___ PASSAGE TO READ

Saturday, August 16, 2008
TBG Eats: Rubio's Grilled Gourmet Tacos
This lightly-read blog has been around for almost two years and in that time, I've done my best to ensure that the "TBG Eats" posts maintain as much of a national focus as possible. However, in the interest of finding August blog fodder that has NOTHING to do with baseball, some of you will be forced to read a food review about a place you've never heard of. Sorry about that. Blame Taco Bell for not introducing anything new. And, no…this recently re-introduced menu item doesn't count.
Rubio's has become something of a local landmark for especially lazy national media members who've grown tired of equating San Diego with temperate sunshine. In pretty much every touristy puff piece about this city, under "places to eat", the words "you've GOT to try a Rubio's fish taco" are almost always first and foremost.
Personally, I like Rubio's, but their fish tacos aren't all that. (Or "all there", or whatever the hell the kids were saying 20 years ago.) Rubio's fish tacos are about as big as the distance from the bottom of your middle finger to the top of your wrist. The shredded cabbage-to-fried fish ratio has gotten out of control, while the white, creamy mystery sauce is now dispensed by the teaspoon.
For delicious fish tacos (and, trust me, they're a lot better than they sound) most San Diegans prefer the burrito-sized, heavily-battered coronary-blockage bombs served at any of the one million hole-in-the-wall Mexican restaurants in this city.
Still, Rubio's is good for rotating interesting seasonal items in and out of its menu. I've enjoyed their burritos stuffed with swordfish, mahi mahi, lobster or baby seal meat, so it should come as no surprise that I was sucked in by Rubio's pretentiously-titled "Gourmet Tacos". I ordered one with sirloin steak and the other with grilled chicken.

______
___ SUPPLIED DATA

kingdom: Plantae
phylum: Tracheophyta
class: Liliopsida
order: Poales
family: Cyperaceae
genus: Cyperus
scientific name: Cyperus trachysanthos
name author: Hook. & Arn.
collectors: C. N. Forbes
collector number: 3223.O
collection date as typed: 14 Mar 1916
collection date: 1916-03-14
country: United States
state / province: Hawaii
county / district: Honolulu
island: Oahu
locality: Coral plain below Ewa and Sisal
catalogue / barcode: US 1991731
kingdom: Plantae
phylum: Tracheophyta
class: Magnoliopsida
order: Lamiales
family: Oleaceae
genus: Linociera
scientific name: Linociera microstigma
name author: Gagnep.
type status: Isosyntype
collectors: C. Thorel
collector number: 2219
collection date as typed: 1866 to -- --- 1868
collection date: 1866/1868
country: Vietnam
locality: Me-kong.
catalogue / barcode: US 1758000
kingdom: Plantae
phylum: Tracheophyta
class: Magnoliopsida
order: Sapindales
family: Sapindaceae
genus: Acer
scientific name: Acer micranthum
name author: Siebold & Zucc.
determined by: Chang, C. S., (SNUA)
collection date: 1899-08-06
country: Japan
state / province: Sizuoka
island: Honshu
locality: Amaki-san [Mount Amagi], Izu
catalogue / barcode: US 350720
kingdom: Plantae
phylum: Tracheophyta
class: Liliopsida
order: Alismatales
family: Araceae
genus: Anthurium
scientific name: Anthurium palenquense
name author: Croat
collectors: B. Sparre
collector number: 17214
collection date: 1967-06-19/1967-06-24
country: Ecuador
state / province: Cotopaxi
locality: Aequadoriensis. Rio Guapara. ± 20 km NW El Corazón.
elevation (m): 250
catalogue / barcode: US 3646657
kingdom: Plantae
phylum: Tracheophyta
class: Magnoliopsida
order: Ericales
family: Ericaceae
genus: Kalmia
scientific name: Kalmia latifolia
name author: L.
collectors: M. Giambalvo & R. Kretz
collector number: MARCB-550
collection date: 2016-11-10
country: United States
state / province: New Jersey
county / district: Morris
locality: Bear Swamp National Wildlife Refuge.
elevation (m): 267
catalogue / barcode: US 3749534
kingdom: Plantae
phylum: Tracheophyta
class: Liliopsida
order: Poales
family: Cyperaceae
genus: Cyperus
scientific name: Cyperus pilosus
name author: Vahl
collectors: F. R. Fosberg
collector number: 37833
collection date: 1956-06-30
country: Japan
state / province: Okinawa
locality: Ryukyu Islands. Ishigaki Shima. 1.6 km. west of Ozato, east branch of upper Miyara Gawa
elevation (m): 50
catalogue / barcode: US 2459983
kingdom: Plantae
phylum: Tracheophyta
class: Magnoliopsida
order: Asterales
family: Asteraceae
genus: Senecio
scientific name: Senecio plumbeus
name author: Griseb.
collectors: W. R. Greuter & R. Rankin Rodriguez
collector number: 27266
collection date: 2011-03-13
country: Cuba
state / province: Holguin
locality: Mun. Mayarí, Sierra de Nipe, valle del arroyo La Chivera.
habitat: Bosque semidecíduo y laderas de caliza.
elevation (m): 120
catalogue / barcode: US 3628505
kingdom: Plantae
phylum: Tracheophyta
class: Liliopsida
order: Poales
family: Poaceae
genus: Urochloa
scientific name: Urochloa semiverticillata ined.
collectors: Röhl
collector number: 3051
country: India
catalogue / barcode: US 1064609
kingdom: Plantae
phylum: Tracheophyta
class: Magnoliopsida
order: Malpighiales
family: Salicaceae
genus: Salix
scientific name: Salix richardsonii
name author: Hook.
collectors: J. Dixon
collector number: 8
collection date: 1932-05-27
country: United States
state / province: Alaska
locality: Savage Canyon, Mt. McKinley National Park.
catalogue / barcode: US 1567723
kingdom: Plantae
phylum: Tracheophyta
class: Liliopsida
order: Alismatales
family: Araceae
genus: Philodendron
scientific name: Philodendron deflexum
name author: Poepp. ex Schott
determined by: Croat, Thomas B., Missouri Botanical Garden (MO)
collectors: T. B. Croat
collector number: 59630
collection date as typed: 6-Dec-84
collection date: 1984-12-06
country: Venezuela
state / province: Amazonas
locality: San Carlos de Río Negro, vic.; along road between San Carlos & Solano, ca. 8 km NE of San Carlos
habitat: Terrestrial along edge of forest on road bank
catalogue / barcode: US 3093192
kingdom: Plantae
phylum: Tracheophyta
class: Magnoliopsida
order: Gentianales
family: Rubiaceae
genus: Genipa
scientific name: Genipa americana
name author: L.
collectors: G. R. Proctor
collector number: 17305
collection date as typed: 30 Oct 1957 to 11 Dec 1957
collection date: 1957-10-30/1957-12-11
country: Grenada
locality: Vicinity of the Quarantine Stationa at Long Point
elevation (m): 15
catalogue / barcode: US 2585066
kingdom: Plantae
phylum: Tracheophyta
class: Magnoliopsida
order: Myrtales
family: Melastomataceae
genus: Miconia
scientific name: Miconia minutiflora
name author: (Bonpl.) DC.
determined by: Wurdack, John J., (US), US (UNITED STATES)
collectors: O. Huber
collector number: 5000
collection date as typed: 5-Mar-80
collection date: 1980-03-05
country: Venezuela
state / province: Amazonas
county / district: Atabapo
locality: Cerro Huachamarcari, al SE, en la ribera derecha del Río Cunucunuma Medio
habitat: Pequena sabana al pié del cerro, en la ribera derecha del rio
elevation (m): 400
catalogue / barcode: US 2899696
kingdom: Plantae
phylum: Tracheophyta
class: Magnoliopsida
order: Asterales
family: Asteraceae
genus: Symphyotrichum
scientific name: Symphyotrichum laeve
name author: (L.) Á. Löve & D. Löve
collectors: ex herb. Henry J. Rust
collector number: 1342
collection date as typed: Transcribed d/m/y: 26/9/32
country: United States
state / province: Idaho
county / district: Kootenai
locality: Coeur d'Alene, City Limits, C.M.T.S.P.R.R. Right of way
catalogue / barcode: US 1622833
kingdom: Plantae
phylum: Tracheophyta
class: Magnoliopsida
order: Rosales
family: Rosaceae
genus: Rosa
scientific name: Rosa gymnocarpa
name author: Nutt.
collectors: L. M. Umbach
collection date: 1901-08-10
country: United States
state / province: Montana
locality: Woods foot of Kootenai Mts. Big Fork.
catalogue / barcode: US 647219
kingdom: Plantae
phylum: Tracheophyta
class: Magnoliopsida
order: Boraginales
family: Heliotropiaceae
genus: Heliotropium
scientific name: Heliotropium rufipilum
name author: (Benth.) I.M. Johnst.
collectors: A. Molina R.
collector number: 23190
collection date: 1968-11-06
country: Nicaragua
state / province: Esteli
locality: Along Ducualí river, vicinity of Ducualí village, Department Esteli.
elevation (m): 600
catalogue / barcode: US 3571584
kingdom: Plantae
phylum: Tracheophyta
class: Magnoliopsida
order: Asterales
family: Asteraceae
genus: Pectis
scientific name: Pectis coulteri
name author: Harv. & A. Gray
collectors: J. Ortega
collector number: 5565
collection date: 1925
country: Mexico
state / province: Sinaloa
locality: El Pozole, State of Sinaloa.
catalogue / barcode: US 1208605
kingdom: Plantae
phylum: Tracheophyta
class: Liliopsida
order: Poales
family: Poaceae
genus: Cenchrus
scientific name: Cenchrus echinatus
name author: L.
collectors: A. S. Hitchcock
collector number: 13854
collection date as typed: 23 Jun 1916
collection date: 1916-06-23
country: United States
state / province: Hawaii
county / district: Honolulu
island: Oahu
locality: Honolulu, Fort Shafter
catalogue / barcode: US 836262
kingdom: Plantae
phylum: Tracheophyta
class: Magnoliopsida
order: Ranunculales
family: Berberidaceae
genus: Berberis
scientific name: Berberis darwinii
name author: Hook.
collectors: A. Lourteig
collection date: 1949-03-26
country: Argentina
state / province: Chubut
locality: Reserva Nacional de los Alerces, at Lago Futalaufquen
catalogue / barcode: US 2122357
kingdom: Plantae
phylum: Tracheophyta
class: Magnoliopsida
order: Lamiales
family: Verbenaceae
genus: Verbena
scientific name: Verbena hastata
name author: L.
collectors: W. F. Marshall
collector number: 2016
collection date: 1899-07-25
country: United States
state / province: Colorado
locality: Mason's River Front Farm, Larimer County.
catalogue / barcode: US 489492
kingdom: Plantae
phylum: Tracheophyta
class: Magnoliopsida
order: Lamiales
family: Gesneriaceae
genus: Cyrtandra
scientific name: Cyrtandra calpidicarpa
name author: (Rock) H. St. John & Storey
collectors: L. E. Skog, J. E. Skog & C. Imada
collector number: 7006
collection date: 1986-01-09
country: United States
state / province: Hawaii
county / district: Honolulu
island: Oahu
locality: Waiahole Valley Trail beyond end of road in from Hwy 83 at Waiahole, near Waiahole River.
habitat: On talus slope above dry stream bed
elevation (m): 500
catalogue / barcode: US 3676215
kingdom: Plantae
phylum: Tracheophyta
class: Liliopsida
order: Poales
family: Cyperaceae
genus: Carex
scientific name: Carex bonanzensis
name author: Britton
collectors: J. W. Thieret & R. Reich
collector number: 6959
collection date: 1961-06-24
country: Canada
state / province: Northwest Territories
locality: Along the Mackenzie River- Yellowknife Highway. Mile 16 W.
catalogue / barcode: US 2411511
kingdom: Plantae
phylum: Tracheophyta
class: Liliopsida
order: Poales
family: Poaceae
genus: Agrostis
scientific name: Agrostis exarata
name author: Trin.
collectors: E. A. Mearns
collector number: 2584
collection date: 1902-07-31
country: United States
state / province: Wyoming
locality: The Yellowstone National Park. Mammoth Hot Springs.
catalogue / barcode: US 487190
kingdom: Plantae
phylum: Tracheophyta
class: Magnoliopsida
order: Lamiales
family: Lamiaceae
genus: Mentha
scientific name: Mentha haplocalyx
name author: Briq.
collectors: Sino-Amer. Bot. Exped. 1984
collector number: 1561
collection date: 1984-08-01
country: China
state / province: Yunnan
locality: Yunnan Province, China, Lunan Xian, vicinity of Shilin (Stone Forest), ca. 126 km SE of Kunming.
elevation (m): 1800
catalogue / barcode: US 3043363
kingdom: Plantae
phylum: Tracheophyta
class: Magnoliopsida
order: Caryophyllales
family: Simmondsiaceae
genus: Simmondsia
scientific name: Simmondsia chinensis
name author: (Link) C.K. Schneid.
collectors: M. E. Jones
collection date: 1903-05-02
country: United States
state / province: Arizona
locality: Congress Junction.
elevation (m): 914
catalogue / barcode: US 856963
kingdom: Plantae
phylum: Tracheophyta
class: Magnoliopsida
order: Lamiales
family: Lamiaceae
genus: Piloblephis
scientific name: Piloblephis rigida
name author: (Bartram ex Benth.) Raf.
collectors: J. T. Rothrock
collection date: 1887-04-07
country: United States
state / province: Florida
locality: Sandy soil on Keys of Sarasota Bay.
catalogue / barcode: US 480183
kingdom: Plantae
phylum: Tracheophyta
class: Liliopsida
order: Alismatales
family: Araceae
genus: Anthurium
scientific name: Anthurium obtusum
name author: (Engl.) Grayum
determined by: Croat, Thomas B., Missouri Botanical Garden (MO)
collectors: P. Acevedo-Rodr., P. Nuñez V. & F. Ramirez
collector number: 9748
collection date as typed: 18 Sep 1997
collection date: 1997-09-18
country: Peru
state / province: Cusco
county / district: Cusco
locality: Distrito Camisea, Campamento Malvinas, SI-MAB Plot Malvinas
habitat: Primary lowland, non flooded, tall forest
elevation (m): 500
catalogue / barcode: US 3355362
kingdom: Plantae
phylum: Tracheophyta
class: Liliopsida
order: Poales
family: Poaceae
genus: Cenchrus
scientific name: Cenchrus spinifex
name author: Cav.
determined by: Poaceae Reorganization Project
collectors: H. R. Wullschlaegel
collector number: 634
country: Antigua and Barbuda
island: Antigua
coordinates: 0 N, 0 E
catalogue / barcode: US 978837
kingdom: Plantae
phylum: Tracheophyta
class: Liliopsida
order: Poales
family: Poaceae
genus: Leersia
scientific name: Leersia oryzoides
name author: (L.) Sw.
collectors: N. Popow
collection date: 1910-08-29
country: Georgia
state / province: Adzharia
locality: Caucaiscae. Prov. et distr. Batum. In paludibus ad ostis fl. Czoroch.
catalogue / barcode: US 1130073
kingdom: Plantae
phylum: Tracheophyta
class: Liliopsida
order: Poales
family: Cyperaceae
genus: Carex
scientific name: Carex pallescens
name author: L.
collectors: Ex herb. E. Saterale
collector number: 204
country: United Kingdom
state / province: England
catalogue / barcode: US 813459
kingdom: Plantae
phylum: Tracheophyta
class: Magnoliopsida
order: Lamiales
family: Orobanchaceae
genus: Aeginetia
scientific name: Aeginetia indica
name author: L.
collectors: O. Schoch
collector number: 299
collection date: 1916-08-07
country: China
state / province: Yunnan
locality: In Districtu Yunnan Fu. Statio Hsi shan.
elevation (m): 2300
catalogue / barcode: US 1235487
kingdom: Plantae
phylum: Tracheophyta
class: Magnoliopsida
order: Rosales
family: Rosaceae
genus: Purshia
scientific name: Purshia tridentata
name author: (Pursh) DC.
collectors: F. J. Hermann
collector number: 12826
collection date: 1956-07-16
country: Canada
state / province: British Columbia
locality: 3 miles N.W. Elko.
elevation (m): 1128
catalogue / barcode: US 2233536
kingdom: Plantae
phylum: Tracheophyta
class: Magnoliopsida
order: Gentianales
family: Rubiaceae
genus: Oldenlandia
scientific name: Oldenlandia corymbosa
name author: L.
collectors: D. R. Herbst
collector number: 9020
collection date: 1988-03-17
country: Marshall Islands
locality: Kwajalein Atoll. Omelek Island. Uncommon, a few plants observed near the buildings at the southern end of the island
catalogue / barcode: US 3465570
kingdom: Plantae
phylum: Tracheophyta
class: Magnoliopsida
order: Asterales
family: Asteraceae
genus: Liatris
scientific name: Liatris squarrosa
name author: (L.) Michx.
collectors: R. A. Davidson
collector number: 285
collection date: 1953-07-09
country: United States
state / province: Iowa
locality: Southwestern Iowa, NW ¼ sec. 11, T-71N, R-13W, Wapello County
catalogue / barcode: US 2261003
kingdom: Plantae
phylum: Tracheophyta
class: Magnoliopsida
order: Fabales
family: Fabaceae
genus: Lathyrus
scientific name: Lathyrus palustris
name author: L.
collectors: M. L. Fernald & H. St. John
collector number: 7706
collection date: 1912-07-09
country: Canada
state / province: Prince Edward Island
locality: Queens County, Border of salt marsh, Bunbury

______

From the Rubio's taco review above, list the fillings of the burritos the writer says they enjoyed.

> _COMPLETED TASK_
Swordfish, mahi mahi, lobster, baby seal meat